In Texas, when a parent fails or refuses to make a scheduled child support payment, an enforcement action may be initiated by the receiving parent or the Texas Office of the Attorney General. Depending on the circumstances, the paying parent could face one or more of the following consequences:

  • An order to pay arrearages and interest - A parent who is delinquent on child support payments remains responsible for the full amount of past-due payments.
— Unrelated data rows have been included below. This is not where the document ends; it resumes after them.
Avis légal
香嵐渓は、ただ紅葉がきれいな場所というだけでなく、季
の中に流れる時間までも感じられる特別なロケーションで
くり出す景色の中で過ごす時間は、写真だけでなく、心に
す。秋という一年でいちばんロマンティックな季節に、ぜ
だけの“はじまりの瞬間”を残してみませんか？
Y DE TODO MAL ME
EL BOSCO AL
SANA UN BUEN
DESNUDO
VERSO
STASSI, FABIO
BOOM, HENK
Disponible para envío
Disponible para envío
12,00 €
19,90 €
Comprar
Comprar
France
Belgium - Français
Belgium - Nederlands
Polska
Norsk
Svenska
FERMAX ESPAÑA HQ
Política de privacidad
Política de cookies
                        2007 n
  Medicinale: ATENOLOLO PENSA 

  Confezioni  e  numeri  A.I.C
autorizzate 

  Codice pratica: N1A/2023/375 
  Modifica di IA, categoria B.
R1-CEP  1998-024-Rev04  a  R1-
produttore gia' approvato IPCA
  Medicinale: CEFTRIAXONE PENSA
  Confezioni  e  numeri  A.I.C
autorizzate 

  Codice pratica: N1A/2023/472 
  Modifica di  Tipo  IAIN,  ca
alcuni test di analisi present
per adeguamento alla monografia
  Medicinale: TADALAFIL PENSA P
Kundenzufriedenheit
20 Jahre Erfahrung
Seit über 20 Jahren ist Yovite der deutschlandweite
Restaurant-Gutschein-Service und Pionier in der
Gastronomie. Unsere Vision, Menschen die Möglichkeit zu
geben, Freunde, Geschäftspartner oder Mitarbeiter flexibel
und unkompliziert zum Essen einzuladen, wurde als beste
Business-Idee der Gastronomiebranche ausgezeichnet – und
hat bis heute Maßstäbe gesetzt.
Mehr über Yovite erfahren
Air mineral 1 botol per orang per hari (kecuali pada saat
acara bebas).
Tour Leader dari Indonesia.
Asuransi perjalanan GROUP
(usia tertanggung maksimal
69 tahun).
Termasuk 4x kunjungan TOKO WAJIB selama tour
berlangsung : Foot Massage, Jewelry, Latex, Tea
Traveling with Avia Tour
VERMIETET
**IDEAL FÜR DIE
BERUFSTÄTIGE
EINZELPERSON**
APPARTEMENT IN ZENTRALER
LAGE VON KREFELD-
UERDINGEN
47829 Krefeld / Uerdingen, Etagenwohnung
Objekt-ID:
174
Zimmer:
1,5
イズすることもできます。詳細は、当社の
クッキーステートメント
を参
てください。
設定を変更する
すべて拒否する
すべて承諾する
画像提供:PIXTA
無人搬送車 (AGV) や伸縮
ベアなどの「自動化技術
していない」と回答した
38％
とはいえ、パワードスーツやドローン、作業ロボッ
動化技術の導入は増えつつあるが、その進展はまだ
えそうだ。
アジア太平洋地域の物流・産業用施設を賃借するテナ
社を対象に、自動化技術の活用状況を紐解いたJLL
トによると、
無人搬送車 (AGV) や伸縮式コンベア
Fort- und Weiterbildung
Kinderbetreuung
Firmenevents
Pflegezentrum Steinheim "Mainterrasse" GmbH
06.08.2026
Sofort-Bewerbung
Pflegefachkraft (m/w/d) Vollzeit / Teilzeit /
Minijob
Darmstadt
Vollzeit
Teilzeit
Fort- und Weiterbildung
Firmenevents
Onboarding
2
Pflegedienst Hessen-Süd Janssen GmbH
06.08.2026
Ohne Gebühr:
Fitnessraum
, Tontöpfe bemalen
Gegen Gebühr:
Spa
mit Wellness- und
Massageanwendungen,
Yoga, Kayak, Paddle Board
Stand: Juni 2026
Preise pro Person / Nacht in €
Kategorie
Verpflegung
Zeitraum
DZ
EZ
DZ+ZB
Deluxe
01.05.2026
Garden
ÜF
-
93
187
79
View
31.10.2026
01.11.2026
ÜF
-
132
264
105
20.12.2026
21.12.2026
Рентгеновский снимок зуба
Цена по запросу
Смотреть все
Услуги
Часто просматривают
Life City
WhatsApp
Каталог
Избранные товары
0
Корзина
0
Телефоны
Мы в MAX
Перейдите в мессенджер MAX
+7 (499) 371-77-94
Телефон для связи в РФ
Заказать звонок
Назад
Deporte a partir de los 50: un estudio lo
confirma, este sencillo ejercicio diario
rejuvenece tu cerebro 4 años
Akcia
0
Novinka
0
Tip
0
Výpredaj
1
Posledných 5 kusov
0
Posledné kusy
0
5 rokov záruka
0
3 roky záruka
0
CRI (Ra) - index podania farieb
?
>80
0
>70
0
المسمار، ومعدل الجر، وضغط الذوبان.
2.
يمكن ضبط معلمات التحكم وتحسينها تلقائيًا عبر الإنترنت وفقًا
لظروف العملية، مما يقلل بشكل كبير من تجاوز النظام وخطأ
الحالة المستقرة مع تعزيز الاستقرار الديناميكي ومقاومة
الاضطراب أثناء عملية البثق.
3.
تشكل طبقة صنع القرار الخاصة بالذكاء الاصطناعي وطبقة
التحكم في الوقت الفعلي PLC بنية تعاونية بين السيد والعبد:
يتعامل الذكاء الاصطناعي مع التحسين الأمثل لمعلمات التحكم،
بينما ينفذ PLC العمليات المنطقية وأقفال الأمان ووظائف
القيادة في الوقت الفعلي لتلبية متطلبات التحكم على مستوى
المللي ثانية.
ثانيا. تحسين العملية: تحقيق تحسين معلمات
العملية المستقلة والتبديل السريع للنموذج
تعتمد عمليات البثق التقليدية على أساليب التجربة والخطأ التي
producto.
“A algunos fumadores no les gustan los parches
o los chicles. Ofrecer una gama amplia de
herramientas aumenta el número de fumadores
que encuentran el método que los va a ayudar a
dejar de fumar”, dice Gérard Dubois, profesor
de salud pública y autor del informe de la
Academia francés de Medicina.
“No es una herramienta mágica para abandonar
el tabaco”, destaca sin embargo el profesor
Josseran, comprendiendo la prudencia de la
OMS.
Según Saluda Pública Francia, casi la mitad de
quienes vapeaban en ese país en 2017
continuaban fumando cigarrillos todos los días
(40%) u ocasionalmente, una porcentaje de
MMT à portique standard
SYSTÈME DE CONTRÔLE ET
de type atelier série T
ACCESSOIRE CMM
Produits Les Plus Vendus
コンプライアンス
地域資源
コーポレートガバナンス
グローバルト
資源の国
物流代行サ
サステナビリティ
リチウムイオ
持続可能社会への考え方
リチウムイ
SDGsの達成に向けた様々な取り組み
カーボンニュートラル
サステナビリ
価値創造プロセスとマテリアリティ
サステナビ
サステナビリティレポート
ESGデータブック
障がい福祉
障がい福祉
Child support arrearages also accrue interest until they are repaid.
  • An order to pay the other parent’s attorney fees - When the receiving parent brings a child support enforcement action before the court, the delinquent parent can be ordered to pay the petitioning parent’s attorney fees and court costs.
  • Property liens - A lien may be placed on a delinquent parent’s real estate property, bank or retirement account, or other assets in order to enforce payment.
  • Credit consequences - Delinquent child support payments are reported to credit agencies, which may affect the parent’s ability to qualify for loans or credit cards. Unlike many other types of debt, child support arrearages cannot be discharged in bankruptcy.
  • License suspension - A delinquent parent may have their driver’s license suspended while child support is in arrears. Professional and recreational licenses may also be suspended.
  • Denied passport and/or vehicle registration - In some cases, child support delinquency can prevent a parent from applying for a new or renewed passport, or a renewed vehicle registration.
  • Contempt of court charges - A delinquent parent can be charged with civil or criminal contempt of court, depending on the circumstances, which may result in fines and even jail time.

Understanding Your Legal Options

If you are the receiving parent, an attorney can help you understand your options for recovering late child support payments, including by petitioning the court for enforcement if necessary. If you are the paying parent and you are concerned about your ability to fulfill your obligations, you may be able to work with an attorney to petition for a modification of the child support order to preemptively avoid an enforcement action. If you are subject to enforcement, an attorney may be able to help you resolve the situation before costly penalties are assessed.